◆ DATASET CONTENT:
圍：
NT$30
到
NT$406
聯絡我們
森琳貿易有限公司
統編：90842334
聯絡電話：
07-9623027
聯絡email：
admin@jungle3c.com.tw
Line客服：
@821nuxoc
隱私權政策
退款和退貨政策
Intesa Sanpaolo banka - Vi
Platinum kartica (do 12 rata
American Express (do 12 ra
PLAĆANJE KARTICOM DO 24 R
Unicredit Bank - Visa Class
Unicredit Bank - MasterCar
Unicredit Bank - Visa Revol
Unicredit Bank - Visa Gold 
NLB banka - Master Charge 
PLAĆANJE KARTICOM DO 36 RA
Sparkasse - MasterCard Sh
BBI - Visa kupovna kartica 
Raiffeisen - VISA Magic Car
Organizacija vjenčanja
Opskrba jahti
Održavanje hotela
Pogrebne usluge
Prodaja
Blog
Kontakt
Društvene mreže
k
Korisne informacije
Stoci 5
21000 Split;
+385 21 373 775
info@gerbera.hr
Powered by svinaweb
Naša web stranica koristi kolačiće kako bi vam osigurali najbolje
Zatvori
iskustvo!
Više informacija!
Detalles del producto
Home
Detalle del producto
==
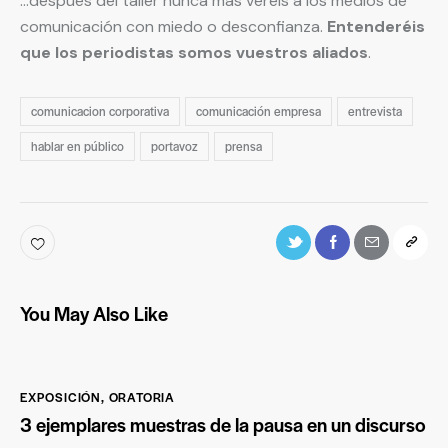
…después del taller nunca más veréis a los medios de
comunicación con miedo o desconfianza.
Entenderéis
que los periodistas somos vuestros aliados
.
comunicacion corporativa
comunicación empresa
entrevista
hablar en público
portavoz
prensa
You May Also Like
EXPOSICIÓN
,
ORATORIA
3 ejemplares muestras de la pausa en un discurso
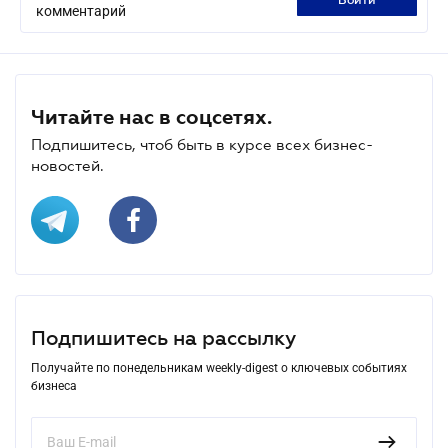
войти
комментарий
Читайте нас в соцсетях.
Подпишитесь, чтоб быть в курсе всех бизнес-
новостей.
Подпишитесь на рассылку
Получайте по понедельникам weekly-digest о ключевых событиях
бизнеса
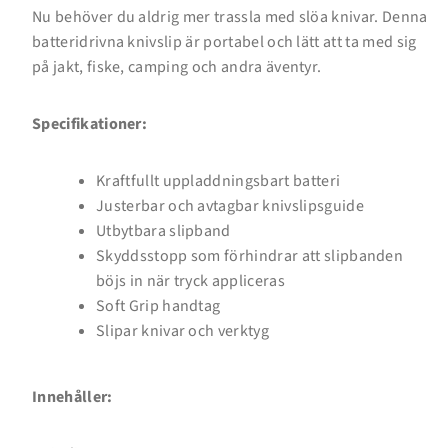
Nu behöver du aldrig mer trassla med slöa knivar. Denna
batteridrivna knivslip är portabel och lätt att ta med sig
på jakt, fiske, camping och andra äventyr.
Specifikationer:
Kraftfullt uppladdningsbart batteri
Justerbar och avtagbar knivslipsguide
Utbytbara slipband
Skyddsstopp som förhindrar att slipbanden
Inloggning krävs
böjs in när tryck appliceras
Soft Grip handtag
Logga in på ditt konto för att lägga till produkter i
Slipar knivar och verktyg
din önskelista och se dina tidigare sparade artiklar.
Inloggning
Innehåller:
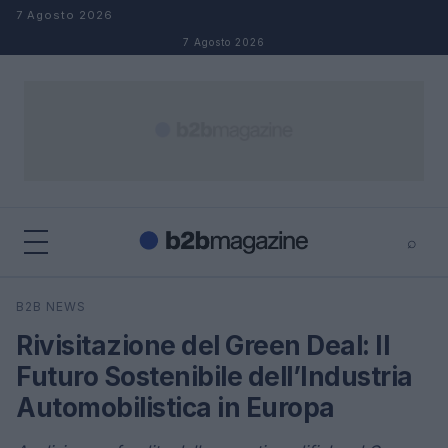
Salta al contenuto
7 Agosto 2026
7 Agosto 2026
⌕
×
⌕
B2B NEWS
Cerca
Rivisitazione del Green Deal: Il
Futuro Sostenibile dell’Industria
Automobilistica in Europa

◆ TO DO: In the records above, find the line with "comunicación con miedo o desconfianza." and the line with "Automobilistica in Europa", then restate word for word only those two lines and all lines between, omitting pictures.

◆ ANSWER TO THIS EXERCISE:
comunicación con miedo o desconfianza.
Entenderéis
que los periodistas somos vuestros aliados
.
comunicacion corporativa
comunicación empresa
entrevista
hablar en público
portavoz
prensa
You May Also Like
EXPOSICIÓN
,
ORATORIA
3 ejemplares muestras de la pausa en un discurso
войти
комментарий
Читайте нас в соцсетях.
Подпишитесь, чтоб быть в курсе всех бизнес-
новостей.
Подпишитесь на рассылку
Получайте по понедельникам weekly-digest о ключевых событиях
бизнеса
Nu behöver du aldrig mer trassla med slöa knivar. Denna
batteridrivna knivslip är portabel och lätt att ta med sig
på jakt, fiske, camping och andra äventyr.
Specifikationer:
Kraftfullt uppladdningsbart batteri
Justerbar och avtagbar knivslipsguide
Utbytbara slipband
Skyddsstopp som förhindrar att slipbanden
Inloggning krävs
böjs in när tryck appliceras
Soft Grip handtag
Logga in på ditt konto för att lägga till produkter i
Slipar knivar och verktyg
din önskelista och se dina tidigare sparade artiklar.
Inloggning
Innehåller:
Salta al contenuto
7 Agosto 2026
7 Agosto 2026
⌕
×
⌕
B2B NEWS
Cerca
Rivisitazione del Green Deal: Il
Futuro Sostenibile dell’Industria
Automobilistica in Europa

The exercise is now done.